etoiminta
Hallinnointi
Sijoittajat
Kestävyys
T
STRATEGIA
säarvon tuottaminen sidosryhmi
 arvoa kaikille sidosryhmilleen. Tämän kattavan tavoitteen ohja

*YOUR GOAL:* Set down the records above once more, exactly as given.

*EXPECTED OUTPUT:*
etoiminta
Hallinnointi
Sijoittajat
Kestävyys
T
STRATEGIA
säarvon tuottaminen sidosryhmi
 arvoa kaikille sidosryhmilleen. Tämän kattavan tavoitteen ohja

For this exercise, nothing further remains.